The solution is to make your specification out of code. Write tests using technical-facing tools like these and write tests using business-facing tools like this. Use these tests to specify exactly what the behavior is: if the tests pass, the program works. What’s more, these tests actually use the code and inspect its behavior. So, if its behavior changes, the tests will know automatically. Furthermore, the tests serve as examples of how to use the code. With tests like these, you don’t really need a specification document anymore.
We all know that we should strive to remove duplication from our code. That’s why we refactor and that’s why we design. Agile practitioners strive to remove duplication from our processes as well. The less we duplicate information, the more efficiently we can change and the more quality those changes will have.
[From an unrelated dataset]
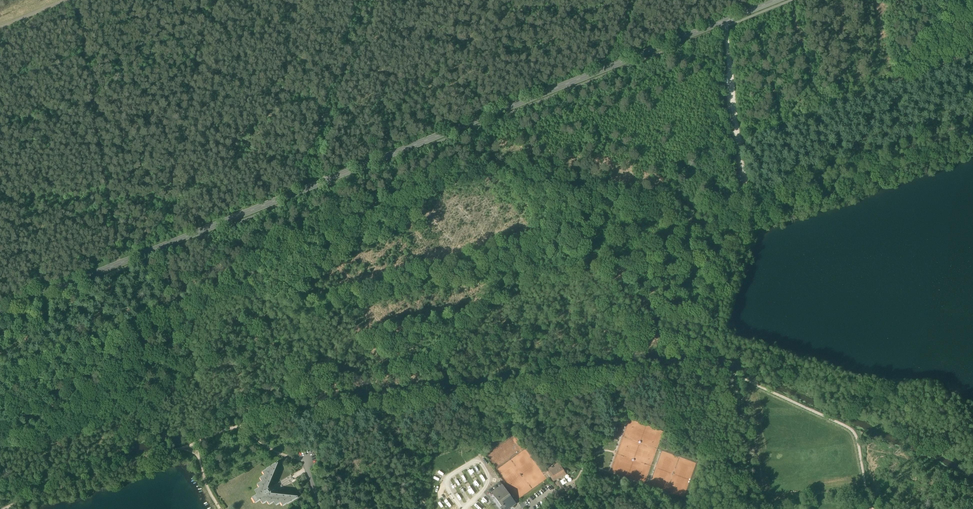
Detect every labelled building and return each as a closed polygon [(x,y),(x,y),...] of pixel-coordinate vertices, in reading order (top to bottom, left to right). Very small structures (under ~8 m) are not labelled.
[(291,475),(268,489),(267,488),(277,463),(267,469),(264,471),(266,474),(265,475),(265,476),(262,477),(263,480),(262,481),(262,482),(259,484),(261,486),(259,487),(260,488),(257,490),(258,493),(257,494),(257,495),(254,497),(257,502),(261,500),(261,501),(263,500),(264,503),(268,501),(268,502),(269,501),(271,504),(274,502),(274,503),(276,502),(278,505),(281,503),(283,502),(284,505),(287,503),(288,504),(298,498),(271,495),(271,494),(294,480),(291,475)] [(549,473),(553,481),(557,478),(558,479),(565,475),(559,463),(551,468),(553,471),(549,473)] [(493,492),(496,495),(505,489),(502,485),(493,492)] [(496,495),(504,507),(513,501),(505,489),(496,495)] [(504,507),(505,508),(507,508),(515,503),(513,501),(504,507)]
This is what we mean when we say we value working software over comprehensive documentation.
“[We value] customer collaboration over contract negotiation.”
Steve’s right. Customers never know what they want. What he’s wrong about is that negotiating a contract up-front is the way to find out what they want. The truth is that the only way for a customer to find out what they want, and more importantly what they need, is to use the software. This is why agile teams place such a high priority on delivering working software quickly.
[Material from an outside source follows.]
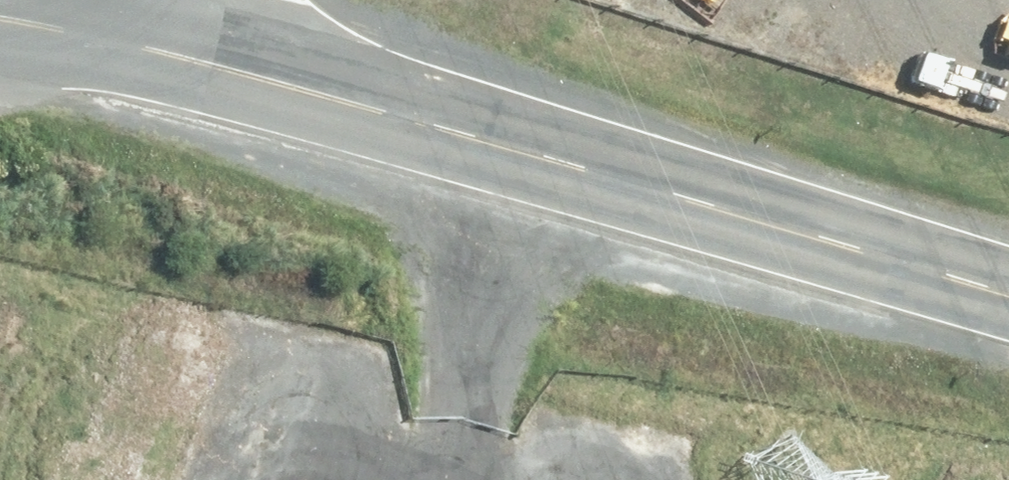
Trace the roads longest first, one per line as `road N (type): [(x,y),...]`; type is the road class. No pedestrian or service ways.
road 1 (tertiary): [(198,56),(1008,296)]
road 2 (track): [(699,0),(749,26),(1008,97)]
road 3 (tertiary): [(0,21),(198,56)]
What’s more, agile teams tend to deliver their software in small increments and put in the features that are the absolutely most important first. I bet that if you asked a customer to come up with the list of features that would have to be in the product to make it have any business value at all, they wouldn’t have a hard time (“a text editor must be able to display text files, change text, and save text files”). Once you have this super-simple, barely valuable product in the customer’s hands they can give you good feedback as to what should go in next. Working this way, the customer gets exactly what they need and they get it as quickly as they can. It also allows their understanding of what they need to grow while they have a working program.
Give me a customer who wouldn’t want to have a working program that delivers business value after two or three weeks, and I’ll eat the paper you printed this out on (assuming, of course, you printed this out).
“[We value] responding to change over following a plan”
Steve returns once again to software specifications. We know what agile practitioners think of duplicating data, but that is all about documenting what the software does. How are we supposed to decide how to get from now to a time when it does these things? We plan. But built into that plan is the expectation of change.
Agile methods build in the assumption that change will happen and it will happen often. So Steve’s sentiment that “hopefully one has built a [software] system that tolerates change,” is reduced to “one built a software system that tolerates change.” Assume that there will be technical changes and ensure that your software is easy to change by keeping it well factored and easy to understand. Assume that there will be business changes so deliver software in short cycles.
Agile software development is all about embracing change and expecting it. As the old adage goes: the only constant thing in software is change. Learn it, love it, live it.
I’m certainly not the first person to say these things, and I probably won’t be the last. I hope reading this has shed a little light on what that manifesto really means, but the best way is to get out there and do it. Try an agile method on a project and see how you like it. If it works for you, great. If it doesn’t work for you, great, now you know. Sitting around and speculating gets you nowhere.